I think we all know the answers to those questions. And I hope that right about now you’re sitting there thinking “Great, now where does THIS leave me.” Let me tell you. Next week’s message is called The Weight Around Your Neck. Today we’ve looked at the fact that it’s there – next week I want to get into God’s Word and teach you about that weight. Where it comes from, why it’s still there even after you become a Christian, and how it continues to be a controlling principle of your mind and body for a period of time. The following week’s message is called Imagining Freedom and that’s where this starts to get exciting. That’s where I’ll show you Biblically that there is a way out of the cycle of sin and just get you dreaming about what your life, your closest relationships, and your church would be like in that condition. Week 4’s message is called Killing My Old Man and will show you the way into this freedom we’ll be talking about. Week 5 is the capstone of this series and it’s called On Being Perfect. Perfect is a scary word, but Jesus specifically told us to be it! I want to talk to you about what it is and what it isn’t.

And through all of this, I will allow you opportunities to respond to the Holy Spirit, that I just know is going to work powerfully in many lives. How do I know that? Because when I heard this message, God worked powerfully in mine. And since I’ve been sharing my story, God has worked in other lives through it. I know it is God’s desire to see the church and all of his children set free to live lives of power and effectiveness and get off the treadmill of the same old struggles, and when I teach you how you can have this life, I know God will move many of you to desire it more than anything – because I know we have people here who love God and will be eager to take this step once they hear about how.

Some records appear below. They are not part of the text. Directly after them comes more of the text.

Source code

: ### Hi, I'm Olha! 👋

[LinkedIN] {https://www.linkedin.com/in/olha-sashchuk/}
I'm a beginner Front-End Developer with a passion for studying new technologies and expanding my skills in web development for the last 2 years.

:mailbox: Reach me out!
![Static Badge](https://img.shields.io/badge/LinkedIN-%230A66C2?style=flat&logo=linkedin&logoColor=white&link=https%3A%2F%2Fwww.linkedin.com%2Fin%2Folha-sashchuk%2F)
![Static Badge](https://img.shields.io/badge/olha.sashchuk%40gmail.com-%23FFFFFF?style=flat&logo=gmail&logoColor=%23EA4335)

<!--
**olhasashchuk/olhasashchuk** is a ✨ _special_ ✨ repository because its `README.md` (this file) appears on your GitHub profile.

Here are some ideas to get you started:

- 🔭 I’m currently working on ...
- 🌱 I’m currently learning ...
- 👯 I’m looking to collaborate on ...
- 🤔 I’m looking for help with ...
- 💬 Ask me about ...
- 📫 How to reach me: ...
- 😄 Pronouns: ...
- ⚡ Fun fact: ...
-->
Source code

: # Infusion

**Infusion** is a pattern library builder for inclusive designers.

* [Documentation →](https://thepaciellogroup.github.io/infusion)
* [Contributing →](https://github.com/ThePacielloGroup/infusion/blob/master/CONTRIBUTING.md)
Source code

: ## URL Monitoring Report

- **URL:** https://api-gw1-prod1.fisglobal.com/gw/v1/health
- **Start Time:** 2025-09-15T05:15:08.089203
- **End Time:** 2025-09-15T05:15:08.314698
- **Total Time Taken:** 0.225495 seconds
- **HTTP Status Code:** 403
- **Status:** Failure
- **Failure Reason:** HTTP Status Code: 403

I’m going to close in prayer and just like I promised, I want to invite anyone who wants to come forward to pray to do just that. You may have already found yourself hungry to hear more and maybe just want to come up and tell God you’re listening for whatever he has to speak to your heart over the next few weeks. Maybe you want to present yourself to him and ask him to have his way in your heart today and forever. Maybe you want to thank him for showing you something today. Let’s allow God’s Spirit to move among us in our closing moments and then I will pray…

God the Father, God the Son, and God the Holy Spirit, the people of Wildwind have heard sermon after sermon after sermon about Holy Spirit living. In the weeks to come, I pray you would move mightily among us and show us the Holy Spirit power that is available for us to live in every moment of every day. Let us not simply talk about that power in the coming weeks, but let us find ourselves wrapped up in it, seized by the power of your great affection for us, and desiring to know that power as never before. Amen.